**TASK STATEMENT**
In the material below, find each line with the string "Икона" and copy it.
══ DATA EXTRACTS ══
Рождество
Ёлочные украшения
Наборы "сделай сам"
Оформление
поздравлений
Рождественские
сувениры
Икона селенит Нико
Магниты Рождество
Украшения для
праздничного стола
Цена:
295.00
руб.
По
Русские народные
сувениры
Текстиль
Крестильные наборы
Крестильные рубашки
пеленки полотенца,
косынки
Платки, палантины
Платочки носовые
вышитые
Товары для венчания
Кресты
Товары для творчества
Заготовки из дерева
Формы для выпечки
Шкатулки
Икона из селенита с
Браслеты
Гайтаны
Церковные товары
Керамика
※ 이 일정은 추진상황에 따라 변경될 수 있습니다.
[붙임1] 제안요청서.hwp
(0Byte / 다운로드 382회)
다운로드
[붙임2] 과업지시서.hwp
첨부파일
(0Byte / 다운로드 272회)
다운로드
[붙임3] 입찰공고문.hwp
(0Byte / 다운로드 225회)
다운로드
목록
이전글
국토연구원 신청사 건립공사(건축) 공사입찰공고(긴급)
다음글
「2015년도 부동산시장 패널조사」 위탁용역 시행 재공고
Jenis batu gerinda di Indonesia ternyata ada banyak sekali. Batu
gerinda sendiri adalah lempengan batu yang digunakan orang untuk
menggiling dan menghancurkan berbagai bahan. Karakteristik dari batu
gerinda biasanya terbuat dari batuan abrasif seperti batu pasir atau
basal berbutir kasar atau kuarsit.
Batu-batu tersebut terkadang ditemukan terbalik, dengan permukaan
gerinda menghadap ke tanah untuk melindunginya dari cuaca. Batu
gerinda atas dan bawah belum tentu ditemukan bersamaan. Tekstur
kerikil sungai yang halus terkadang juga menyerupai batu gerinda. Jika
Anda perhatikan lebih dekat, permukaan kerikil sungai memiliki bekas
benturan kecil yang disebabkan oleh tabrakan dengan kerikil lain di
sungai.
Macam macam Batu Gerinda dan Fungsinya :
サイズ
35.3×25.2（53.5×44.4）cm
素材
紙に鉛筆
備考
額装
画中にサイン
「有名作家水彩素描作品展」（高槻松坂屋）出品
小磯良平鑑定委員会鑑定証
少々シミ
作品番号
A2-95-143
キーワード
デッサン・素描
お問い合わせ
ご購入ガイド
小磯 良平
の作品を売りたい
═══
**SOLVED PROBLEM**
Икона селенит Нико
Икона из селенита с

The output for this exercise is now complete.